◆ Work order ◆
Please present the lines starting at the one containing "92: (244, 104)" and ending at the one containing "24: (92, 303)", both included, as a Markdown table with the columns Row and Line. Leave out blank lines and pictures.

Absolute pixel coordinate data

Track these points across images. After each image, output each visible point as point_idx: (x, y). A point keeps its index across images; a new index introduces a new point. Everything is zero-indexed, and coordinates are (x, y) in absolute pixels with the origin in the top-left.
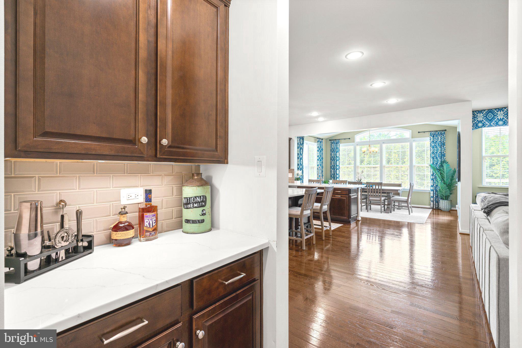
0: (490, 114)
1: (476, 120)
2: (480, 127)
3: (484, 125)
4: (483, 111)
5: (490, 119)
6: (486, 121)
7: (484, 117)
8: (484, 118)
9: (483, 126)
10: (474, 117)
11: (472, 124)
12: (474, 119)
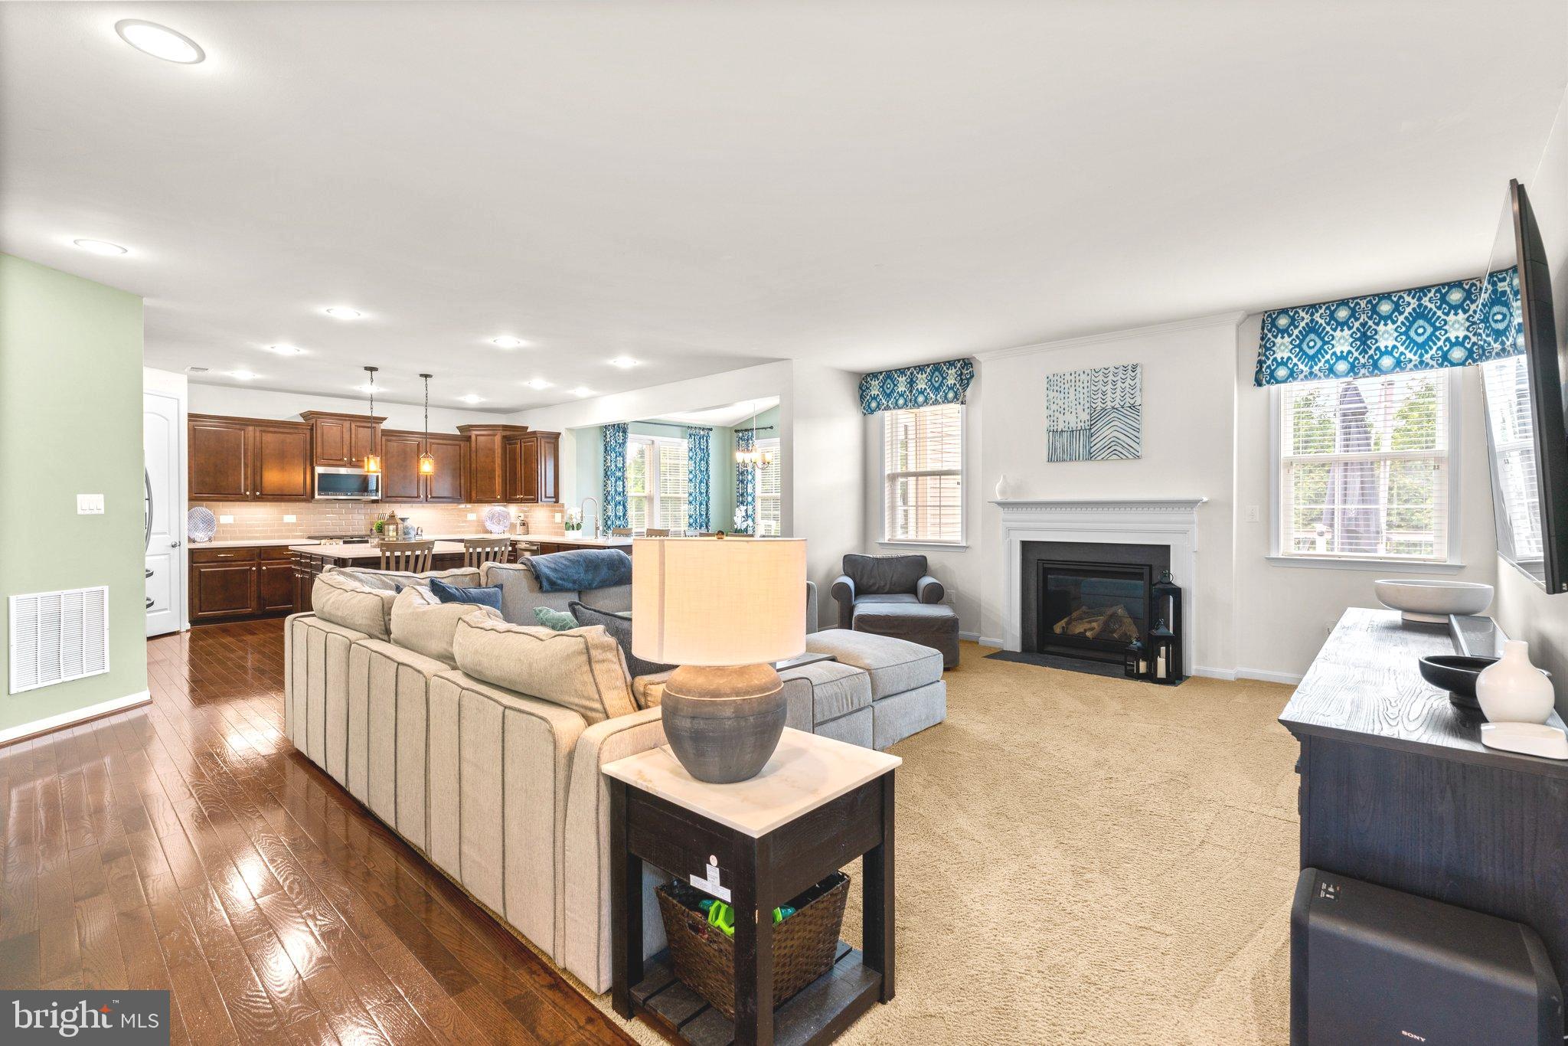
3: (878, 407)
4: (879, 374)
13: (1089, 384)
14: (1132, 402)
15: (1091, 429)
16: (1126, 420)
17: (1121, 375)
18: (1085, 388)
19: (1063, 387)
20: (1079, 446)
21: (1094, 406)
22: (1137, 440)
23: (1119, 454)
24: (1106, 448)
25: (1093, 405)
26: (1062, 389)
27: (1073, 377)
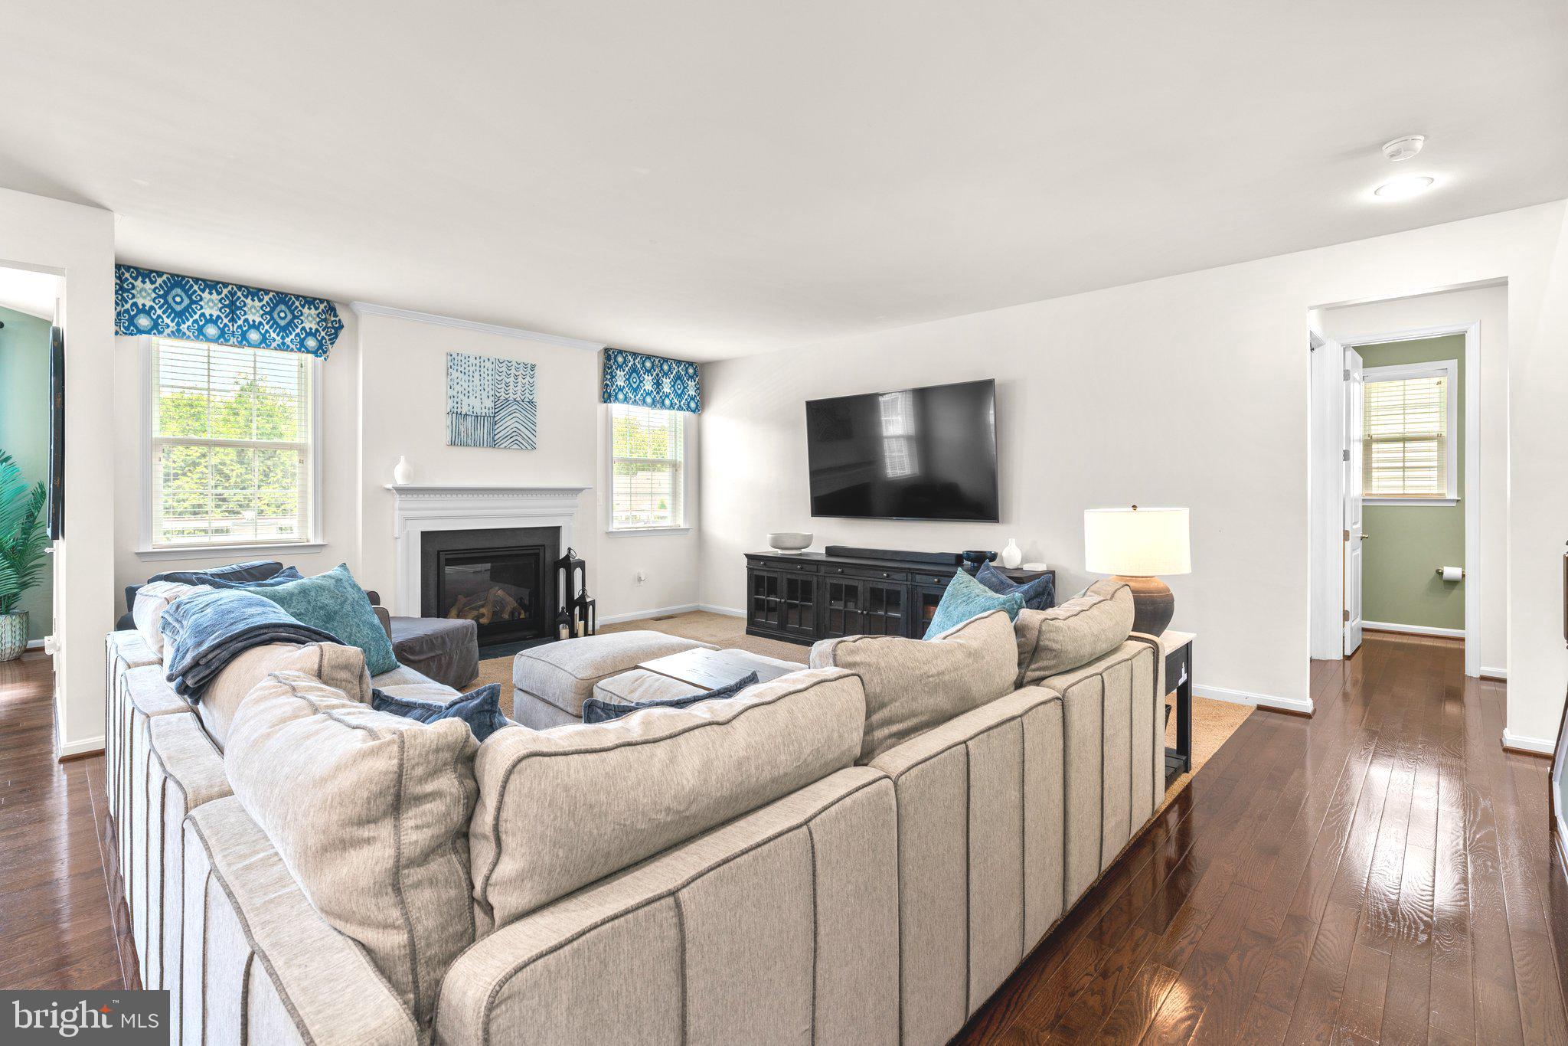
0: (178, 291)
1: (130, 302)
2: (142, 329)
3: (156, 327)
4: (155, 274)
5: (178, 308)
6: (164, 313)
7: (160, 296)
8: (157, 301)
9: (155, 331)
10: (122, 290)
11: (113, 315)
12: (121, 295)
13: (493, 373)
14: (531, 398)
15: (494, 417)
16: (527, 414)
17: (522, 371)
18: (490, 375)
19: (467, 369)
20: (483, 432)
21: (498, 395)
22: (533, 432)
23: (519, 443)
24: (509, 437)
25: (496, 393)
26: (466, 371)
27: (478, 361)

==

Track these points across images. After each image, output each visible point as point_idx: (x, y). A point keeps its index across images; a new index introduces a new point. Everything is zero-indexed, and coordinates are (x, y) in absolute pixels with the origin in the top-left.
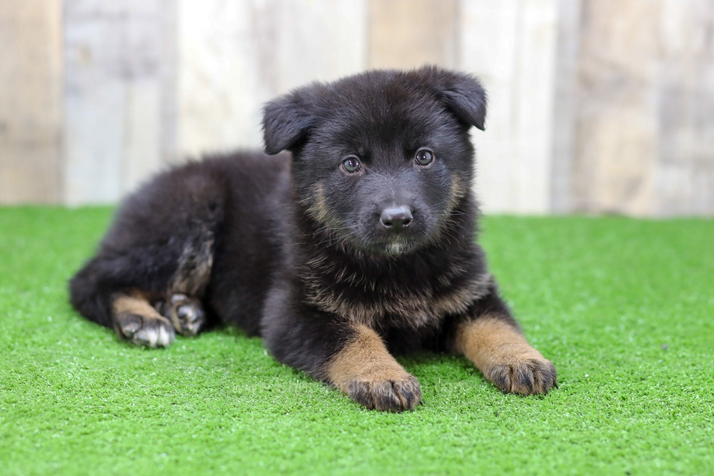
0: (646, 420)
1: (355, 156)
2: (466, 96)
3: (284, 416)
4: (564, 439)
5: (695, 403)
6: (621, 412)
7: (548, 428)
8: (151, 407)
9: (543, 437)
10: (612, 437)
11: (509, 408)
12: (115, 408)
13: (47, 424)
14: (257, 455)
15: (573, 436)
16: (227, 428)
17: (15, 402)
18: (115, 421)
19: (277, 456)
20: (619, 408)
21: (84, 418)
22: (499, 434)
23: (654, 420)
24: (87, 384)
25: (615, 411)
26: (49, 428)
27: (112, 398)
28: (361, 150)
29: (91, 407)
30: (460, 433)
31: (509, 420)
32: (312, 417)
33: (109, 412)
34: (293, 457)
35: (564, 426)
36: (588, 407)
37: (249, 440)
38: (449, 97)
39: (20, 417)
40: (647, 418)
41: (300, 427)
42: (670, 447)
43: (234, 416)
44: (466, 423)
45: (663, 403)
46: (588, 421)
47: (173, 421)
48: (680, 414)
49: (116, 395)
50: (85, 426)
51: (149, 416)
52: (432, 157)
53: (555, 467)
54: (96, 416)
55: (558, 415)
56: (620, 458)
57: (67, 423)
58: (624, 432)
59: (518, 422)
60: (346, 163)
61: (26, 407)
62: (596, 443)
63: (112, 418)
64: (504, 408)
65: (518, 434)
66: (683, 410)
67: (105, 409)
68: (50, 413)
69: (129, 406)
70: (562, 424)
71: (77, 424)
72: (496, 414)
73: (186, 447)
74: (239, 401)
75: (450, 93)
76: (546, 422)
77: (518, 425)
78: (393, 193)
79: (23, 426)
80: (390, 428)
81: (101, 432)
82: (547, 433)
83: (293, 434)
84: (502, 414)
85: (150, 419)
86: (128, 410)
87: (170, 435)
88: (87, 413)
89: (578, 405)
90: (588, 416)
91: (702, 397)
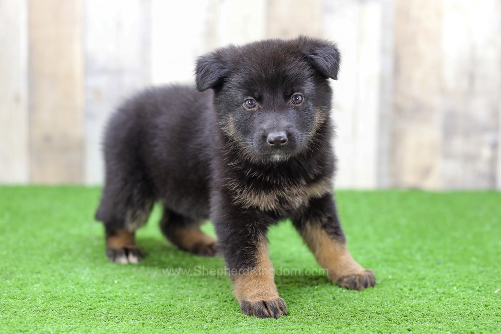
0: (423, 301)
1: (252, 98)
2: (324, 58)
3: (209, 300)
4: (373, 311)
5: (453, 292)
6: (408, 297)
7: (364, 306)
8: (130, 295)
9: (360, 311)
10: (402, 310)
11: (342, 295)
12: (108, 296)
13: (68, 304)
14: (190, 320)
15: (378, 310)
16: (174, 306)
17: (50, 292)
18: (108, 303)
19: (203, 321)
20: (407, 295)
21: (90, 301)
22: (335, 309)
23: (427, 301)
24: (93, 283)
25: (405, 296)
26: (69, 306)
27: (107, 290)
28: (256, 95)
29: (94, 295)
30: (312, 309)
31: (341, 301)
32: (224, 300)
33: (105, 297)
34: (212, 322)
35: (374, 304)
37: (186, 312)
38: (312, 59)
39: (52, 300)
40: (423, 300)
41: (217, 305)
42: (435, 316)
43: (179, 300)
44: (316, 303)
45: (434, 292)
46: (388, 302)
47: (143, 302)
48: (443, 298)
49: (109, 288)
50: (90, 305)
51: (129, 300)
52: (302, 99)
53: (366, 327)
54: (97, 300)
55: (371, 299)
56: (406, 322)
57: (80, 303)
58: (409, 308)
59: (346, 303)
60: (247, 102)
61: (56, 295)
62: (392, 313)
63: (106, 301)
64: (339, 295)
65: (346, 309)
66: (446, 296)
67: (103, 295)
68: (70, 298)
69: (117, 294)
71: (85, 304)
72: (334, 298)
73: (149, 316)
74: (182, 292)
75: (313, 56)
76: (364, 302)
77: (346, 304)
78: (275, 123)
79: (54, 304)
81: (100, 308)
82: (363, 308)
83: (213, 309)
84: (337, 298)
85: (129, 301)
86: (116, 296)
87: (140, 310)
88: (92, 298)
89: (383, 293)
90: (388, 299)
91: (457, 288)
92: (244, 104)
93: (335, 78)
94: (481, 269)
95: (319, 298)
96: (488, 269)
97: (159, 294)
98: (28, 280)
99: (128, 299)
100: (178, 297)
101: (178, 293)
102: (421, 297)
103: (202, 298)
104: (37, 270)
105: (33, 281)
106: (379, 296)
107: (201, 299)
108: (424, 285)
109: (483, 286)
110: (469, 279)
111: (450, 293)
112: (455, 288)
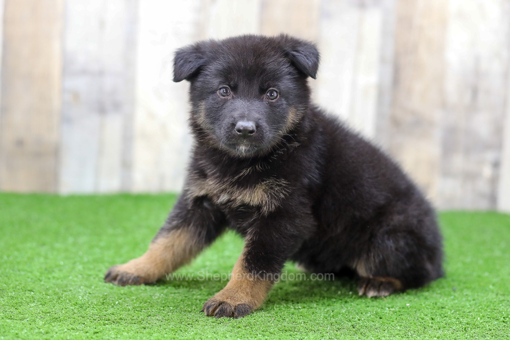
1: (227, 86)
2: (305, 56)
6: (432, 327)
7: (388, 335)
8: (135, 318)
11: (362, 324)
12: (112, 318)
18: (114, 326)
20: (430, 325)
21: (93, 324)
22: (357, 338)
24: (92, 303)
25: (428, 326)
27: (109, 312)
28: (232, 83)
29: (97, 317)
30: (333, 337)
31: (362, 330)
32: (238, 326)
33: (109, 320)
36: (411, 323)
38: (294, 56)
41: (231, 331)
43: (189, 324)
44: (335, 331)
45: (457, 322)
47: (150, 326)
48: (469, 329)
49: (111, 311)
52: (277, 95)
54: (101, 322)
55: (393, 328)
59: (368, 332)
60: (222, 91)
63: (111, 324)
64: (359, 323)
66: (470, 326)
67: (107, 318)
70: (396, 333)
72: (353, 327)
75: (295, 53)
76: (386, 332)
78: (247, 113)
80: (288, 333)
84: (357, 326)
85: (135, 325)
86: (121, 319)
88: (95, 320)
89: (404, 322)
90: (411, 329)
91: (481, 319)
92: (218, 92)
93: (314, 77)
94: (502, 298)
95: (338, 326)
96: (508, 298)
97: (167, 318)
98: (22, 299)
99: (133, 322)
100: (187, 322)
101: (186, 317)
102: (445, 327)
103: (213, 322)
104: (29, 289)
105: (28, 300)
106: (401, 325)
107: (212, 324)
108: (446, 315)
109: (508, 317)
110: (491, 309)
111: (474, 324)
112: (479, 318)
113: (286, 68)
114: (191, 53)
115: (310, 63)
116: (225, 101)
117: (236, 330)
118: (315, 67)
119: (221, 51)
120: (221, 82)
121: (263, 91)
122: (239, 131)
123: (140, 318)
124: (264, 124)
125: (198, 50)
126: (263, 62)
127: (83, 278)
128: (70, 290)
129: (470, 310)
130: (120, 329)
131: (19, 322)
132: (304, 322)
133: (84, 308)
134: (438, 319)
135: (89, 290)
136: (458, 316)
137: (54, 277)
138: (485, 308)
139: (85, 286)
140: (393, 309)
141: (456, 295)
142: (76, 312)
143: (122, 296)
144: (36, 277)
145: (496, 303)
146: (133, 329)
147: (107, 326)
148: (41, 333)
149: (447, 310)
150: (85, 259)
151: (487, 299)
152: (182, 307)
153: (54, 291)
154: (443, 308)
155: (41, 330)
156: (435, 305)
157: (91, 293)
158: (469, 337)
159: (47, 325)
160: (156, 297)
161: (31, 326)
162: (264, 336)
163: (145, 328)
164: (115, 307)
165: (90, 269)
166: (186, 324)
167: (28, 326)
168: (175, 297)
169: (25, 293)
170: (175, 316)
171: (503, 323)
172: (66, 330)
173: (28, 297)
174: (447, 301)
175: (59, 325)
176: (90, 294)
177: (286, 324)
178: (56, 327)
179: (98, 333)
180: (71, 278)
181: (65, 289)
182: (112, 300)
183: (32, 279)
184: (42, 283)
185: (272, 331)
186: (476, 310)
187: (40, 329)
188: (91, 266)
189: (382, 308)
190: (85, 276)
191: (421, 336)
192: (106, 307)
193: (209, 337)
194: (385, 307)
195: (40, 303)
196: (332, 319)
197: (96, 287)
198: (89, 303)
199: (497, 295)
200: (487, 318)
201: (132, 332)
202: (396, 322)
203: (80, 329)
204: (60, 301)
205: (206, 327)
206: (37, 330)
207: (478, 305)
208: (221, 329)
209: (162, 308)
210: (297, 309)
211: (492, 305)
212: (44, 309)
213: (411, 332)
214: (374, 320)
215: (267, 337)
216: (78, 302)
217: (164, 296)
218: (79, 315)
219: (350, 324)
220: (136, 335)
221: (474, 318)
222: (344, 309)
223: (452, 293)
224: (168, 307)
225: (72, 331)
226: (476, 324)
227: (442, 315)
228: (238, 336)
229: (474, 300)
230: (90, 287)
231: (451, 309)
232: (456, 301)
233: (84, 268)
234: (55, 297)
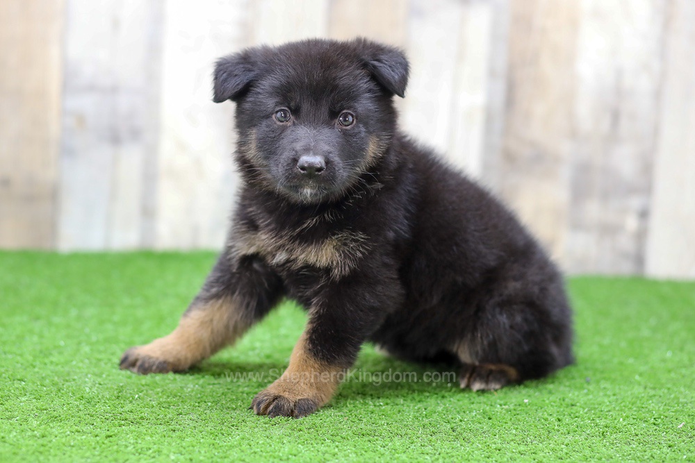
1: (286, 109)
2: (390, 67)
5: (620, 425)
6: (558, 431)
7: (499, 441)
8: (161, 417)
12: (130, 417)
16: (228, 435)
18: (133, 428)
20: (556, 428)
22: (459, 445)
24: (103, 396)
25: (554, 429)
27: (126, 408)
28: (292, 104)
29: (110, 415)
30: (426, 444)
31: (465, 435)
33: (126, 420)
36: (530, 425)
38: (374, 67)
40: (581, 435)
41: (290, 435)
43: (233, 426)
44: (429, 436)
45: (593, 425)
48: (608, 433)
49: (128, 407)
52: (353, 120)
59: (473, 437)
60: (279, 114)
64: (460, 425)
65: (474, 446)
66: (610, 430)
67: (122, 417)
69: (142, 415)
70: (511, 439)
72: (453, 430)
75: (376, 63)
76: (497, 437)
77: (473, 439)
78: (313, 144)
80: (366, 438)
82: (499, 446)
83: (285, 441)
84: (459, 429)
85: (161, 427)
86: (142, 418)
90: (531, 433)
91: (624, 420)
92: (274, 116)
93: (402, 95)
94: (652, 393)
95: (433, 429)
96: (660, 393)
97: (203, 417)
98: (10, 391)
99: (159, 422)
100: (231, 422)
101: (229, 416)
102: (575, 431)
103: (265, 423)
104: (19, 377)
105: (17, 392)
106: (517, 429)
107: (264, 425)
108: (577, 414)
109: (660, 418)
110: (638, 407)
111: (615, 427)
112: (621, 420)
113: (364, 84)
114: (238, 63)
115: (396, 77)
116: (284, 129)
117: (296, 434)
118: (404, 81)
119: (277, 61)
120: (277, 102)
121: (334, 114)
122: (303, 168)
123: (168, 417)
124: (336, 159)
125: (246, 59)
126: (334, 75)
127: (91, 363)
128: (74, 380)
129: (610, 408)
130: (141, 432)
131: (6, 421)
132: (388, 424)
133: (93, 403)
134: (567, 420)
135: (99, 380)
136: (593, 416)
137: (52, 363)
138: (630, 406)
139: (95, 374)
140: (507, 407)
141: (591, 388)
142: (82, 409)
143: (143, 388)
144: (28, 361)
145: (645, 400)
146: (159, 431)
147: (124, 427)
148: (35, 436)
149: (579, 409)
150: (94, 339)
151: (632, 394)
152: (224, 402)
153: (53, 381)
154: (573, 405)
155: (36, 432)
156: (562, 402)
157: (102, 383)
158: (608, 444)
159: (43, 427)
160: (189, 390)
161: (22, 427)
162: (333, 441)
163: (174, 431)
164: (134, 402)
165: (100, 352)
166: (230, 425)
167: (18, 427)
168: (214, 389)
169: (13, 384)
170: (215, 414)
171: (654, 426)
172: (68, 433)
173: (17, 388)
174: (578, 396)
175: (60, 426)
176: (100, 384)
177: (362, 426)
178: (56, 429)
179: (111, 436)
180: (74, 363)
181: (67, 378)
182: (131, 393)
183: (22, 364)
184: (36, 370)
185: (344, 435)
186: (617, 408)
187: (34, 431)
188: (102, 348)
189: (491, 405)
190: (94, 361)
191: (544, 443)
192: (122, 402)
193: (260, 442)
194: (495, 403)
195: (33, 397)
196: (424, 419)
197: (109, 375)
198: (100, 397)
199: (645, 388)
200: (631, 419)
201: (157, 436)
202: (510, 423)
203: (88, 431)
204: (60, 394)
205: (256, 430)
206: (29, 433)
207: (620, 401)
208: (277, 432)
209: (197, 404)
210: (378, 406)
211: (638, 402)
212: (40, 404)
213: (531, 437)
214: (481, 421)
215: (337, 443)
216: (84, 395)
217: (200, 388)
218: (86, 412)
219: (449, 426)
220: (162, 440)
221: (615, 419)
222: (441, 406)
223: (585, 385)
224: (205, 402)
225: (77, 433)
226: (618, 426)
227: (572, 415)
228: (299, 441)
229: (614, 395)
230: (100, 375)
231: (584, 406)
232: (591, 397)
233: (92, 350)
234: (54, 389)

◆ Task solution ◆
| Row | Line |
|---|---|
| 1 | 92: (244, 104) |
| 2 | 93: (335, 78) |
| 3 | 94: (481, 269) |
| 4 | 95: (319, 298) |
| 5 | 96: (488, 269) |
| 6 | 97: (159, 294) |
| 7 | 98: (28, 280) |
| 8 | 99: (128, 299) |
| 9 | 100: (178, 297) |
| 10 | 101: (178, 293) |
| 11 | 102: (421, 297) |
| 12 | 103: (202, 298) |
| 13 | 104: (37, 270) |
| 14 | 105: (33, 281) |
| 15 | 106: (379, 296) |
| 16 | 107: (201, 299) |
| 17 | 108: (424, 285) |
| 18 | 109: (483, 286) |
| 19 | 110: (469, 279) |
| 20 | 111: (450, 293) |
| 21 | 112: (455, 288) |
| 22 | 1: (227, 86) |
| 23 | 2: (305, 56) |
| 24 | 6: (432, 327) |
| 25 | 7: (388, 335) |
| 26 | 8: (135, 318) |
| 27 | 11: (362, 324) |
| 28 | 12: (112, 318) |
| 29 | 18: (114, 326) |
| 30 | 20: (430, 325) |
| 31 | 21: (93, 324) |
| 32 | 22: (357, 338) |
| 33 | 24: (92, 303) |